__TASK ITEM 1__.
Answer these questions from the article on Apple's WWDC announcements:
(a) Which app brings automation and scheduled actions to iOS 12?
(b) What kinds of shapes does the Measure app detect automatically?
(c) Up to how many people can join a group call in the new FaceTime?
__TASK ITEM 2__. Resume the article on Apple's WWDC announcements, picking up after its last paragraph.

__EXCERPT__.
☆ ☆ ☆

Apple usually announces more than a few welcome and forward-thinking improvements to its software and hardware at WWDC, and this year’s developers conference is no different. Still, that can sometimes spell trouble for other companies when Apple decides to try its hand—a mostly metaphorical fistful of dollars—at solving a problem already solved by another app or service.
In honor of Gizmodo’s fifth annual prediction of what’s on the chopping block thanks to Apple, here’s a pack of products that need to watch out now that Apple’s decided it wants to be their competitor.
ARKit 2’s flashiest update allows for four-play augmented reality, and the observation of AR games through your own iOS device, but the most important AR update might be Apple’s own Measure app. The app automatically detects particular shapes (photos, signs, boxes) and can automatically measure the entire object without you having to circle around it, measuring each dimension.
Claiming Apple’s entry into the measurement space will spell certain doom for the existing crop of AR-friendly measurement apps (like Measure 3D or AirMeasure) is an oversttatement, but if you just want to measure a door or some picture frame, it might be all the augmented measuring you need.
Apple is integrating automation and scheduled actions into iOS 12 through its new Shortcuts app. You can link actions together from different apps (like turning on the bedroom light, starting your morning playlist, and getting a weather report) and even rely on Siri to offer suggestions for actions you should add to your list of automated activities in Shortcuts. Without that deep integration, it’ll be hard for third-party developers to maintain a following and sell people on second-class features. That could mean competitors like IFTTT are not long for this world (at least on iOS), especially if I can access the shortcuts by talking to Siri.
The new FaceTime and its support for group calls with up to 32 people could be a devastating blow to existing video chat services, most of which totally stink. While 32 people seems like a very extreme chat, adding larger group support to FaceTime on iOS and macOS makes it a bit harder to justify using a third-party app like Skype or Google Hangouts when your friends are all blue-bubbled Animoji enthusiasts.

☆ ☆ ☆

(Collected data)

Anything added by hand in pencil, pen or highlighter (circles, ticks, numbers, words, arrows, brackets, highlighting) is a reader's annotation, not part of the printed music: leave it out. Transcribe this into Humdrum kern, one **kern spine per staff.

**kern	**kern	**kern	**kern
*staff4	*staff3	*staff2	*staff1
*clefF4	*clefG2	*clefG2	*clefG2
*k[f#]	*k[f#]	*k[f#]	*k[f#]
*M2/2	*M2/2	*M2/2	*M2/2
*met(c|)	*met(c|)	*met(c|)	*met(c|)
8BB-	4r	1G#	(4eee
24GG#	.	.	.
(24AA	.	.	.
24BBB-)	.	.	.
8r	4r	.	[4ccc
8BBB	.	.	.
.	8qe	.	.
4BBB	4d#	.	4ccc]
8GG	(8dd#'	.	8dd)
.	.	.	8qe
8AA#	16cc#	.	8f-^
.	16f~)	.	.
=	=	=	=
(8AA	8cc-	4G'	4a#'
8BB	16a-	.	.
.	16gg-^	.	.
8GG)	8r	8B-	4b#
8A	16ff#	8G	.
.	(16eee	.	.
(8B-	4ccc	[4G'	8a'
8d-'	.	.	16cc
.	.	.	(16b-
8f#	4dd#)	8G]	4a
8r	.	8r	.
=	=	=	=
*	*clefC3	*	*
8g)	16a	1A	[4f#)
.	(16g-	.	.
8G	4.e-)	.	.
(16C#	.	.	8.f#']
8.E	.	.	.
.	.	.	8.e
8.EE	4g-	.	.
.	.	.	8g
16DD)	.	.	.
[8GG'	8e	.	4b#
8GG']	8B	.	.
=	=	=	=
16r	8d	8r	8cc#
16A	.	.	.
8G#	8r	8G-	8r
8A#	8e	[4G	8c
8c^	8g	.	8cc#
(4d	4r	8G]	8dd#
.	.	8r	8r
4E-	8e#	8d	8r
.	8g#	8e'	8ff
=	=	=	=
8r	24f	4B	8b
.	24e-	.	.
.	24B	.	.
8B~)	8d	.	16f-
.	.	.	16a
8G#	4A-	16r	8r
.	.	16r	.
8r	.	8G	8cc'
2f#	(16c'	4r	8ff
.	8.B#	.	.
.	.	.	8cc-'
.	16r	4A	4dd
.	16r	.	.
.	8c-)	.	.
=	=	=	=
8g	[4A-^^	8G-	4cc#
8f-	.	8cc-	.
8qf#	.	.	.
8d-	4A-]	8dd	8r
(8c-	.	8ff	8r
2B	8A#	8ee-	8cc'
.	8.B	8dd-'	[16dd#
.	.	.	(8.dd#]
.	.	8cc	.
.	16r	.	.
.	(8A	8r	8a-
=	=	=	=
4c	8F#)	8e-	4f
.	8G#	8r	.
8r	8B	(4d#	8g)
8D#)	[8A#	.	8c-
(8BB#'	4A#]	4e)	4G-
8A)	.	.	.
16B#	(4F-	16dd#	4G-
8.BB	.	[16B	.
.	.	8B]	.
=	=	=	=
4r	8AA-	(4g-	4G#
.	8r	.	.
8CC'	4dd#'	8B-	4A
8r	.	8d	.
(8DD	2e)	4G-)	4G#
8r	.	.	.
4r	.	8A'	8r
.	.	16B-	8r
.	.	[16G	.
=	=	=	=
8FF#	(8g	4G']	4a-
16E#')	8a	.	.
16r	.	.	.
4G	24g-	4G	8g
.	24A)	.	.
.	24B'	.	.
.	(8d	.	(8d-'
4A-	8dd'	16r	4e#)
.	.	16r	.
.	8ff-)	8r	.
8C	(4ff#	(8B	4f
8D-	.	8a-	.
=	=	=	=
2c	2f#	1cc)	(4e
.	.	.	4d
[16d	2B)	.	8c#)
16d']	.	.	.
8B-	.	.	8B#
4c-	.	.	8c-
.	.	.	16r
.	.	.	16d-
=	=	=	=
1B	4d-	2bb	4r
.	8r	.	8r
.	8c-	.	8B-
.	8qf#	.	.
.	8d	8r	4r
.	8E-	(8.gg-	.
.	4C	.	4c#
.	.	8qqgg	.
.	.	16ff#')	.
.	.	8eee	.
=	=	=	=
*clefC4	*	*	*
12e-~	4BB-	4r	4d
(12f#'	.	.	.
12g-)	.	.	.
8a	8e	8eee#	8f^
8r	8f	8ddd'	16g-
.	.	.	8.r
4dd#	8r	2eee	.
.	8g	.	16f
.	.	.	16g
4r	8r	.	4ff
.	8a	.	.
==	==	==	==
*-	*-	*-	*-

☆ ☆ ☆

__RESPONSE AREA 1__.
(a) The Shortcuts app.
(b) Photos, signs and boxes.
(c) Up to 32 people.

__RESPONSE AREA 2__.
FaceTime also seemingly handle those group conversations pretty elegantly, and will subtly increase the size of the speaking party’s window while letting you still see who’s on the video call. You can make calls and use Animoji (or Memoji) instead of your face in case the bags under your eyes will give away the fact that you pulled an all-nighter.
Screen Time and the Apple’s newly announced concern with reducing the amount of time you spend staring at your device means Apple has taken tracking in its own hands, and you won’t need to continue using an app like Moment to figure out how long you spend in them.
The world apparently loves Bitmoji, but Apple’s Animoji-inspired Memoji might get iOS users to ditch the app for its in-house version. While Bitmoji offers two-dimensional representations of your cartoonish form, Memoji lets you build your tongue-friendly Animoji in your own image (unless you already look like a robot). Sure, it’s useful only to users with iPhone X devices for now, but Bitmoji should probably take a few more glances over its shoulder before Apple debuts a keyboard full of equally outrageous two-dimensional caricatures.
iOS 12 spells the end of everyone’s favorite topic of conversation at two in the morning on a Saturday thanks to its re-imagining of Do Not Disturb. It adds a wider range of options and rules (based on time or location) you can set to keep your phone silent and your self-care routine on schedule. Notifications received during your scheduled bedtime are dimmed, muted, sent to your notification history. All you’ll see is a black screen with some white text informing you of your own radio silence, should you decide to take a look at your phone in the middle of the night. U up? Nope.